### Assignment
Report every line of the records that includes the word "UNIQLO".

(Collection entries)
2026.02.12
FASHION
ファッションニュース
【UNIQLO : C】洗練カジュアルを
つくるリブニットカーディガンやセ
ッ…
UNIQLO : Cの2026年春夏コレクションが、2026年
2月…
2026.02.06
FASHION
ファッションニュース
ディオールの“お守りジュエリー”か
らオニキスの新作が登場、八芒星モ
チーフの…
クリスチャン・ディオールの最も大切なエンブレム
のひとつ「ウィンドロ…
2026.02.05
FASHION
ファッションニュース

### Solution to this problem
【UNIQLO : C】洗練カジュアルを
UNIQLO : Cの2026年春夏コレクションが、2026年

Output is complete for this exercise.